Egypt’s Salafist surge

In a matter of months, Egypt’s ultra-conservative Salafists have beaten a path from marginalised religious sect to major political force. But what do we know about them, aside from their heavily religious roots? France 24’s Chris Moore and Noreddine Bezziou travelled to Egypt to find out.

We meet the president of the Salafist Al Nour party as he leads prayers at a mosque in Alexandria. “Before the revolution prayers were on more general subjects…now we are freer and we can be more frank,” Emad Abdul Ghafour tells us.

Like fellow members, he’s brimming with confidence. They’ve just scored 24% of the vote in Egypt’s landmark elections, making them the second biggest bloc in parliament. Not bad for a political party founded just nine months ago.

Hosni Mubarak’s departure in February 2011 has seen Egypt’s Salafists emerge from the shadows. Before, they operated in the half-light, in little mosques like these, the former leader’s security services – wary of Islamists – never far away.

Now, they can openly advocate their agenda. Their ideal society is that of the first Muslims, one based on a strict adherence to the Koran and Sharia law.

What is striking among the party’s leaders and supporters is the belief that this model will soon become reality. They’re buoyed by election results which have seen Egyptians vote overwhelmingly for Islam – the Salafists coming in second only to the Muslim Brotherhood.

Above the Salafists’ political wing is a religious council which gives the green light to policy. In a mosque further along the road we meet one of its members, Ahmed Farid. “Believing in total freedom, that individuals can do what they want as long as they don’t hurt others as they put it…that doesn’t work in our religion…because we are the servants of God and servants obey their masters,” he tells us.

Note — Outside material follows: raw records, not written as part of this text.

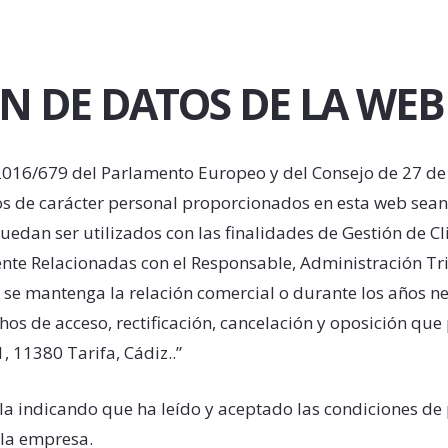
ÓN DE DATOS DE LA WE
2016/679 del Parlamento Europeo y del Consejo de 27 de a
 de carácter personal proporcionados en esta web sean i
uedan ser utilizados con las finalidades de Gestión de Cl
nte Relacionadas con el Responsable, Administración Trib
e mantenga la relación comercial o durante los años nec
s de acceso, rectificación, cancelación y oposición que p
 11380 Tarifa, Cádiz..”
la indicando que ha leído y aceptado las condiciones de
 la empresa.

Below the political wing exists a long-standing network of sympathisers whose means are growing. In the city of Faiyoum, we meet Abu Muslim. At 16, he became Egypt’s youngest Islamist prisoner, and spent 14 years in Mubarak’s notorious jail system before being released in 2006. “The more you’re tortured for your beliefs…the deeper those beliefs become,” he says.

Now, Abu Muslim has founded a centre with like-minded individuals. Their goal is to make ancient religious rules compatible with modern life and business.

With the generals who replaced Mubarak promising to hand power to a civilian government, Egyptians are about to learn how far and how fast the Islamists will go in applying Sharia law - and to discover the level of sway the Salafists hold.